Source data

———

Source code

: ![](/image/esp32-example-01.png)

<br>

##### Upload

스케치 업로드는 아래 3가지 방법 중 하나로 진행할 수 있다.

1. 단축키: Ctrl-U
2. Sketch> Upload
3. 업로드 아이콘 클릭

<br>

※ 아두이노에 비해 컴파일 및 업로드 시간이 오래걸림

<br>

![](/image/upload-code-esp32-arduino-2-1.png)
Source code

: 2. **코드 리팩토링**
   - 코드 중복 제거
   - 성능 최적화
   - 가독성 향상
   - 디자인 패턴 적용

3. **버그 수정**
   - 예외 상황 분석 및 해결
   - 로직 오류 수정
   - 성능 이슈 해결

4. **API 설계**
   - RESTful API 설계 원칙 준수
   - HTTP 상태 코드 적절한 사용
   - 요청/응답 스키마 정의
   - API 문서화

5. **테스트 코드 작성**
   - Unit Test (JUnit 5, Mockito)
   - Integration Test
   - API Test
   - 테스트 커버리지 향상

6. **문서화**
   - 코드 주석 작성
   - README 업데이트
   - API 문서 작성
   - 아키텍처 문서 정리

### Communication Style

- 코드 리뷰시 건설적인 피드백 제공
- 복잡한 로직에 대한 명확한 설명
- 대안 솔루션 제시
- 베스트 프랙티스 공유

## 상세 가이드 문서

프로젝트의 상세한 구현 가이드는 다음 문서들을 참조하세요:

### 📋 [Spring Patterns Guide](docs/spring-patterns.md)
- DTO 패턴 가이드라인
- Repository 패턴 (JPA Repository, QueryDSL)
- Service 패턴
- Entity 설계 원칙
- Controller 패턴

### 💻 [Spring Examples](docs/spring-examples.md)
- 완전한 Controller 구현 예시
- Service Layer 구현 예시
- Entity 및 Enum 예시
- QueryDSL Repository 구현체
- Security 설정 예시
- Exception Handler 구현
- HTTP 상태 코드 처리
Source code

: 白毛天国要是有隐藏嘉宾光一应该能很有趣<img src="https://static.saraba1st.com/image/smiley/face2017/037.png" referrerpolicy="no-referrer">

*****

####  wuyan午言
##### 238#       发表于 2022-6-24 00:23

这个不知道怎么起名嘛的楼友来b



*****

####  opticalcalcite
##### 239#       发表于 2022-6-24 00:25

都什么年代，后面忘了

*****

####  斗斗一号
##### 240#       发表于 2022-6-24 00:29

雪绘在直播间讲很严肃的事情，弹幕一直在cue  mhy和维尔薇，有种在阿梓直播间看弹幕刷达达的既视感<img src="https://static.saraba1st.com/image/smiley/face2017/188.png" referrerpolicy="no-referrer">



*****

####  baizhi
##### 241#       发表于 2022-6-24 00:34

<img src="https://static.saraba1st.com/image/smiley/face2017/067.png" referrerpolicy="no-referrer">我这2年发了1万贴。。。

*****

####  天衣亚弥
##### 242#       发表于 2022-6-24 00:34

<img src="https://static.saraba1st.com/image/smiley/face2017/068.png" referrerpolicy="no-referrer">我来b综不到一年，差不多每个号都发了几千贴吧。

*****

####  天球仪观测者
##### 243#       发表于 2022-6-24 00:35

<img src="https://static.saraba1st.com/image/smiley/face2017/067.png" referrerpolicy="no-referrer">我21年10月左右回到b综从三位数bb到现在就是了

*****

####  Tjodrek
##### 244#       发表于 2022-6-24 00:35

———

- Exercise goal -
If a line of the data contains "Repository", copy it out.

- Answer space -
- Repository 패턴 (JPA Repository, QueryDSL)
- QueryDSL Repository 구현체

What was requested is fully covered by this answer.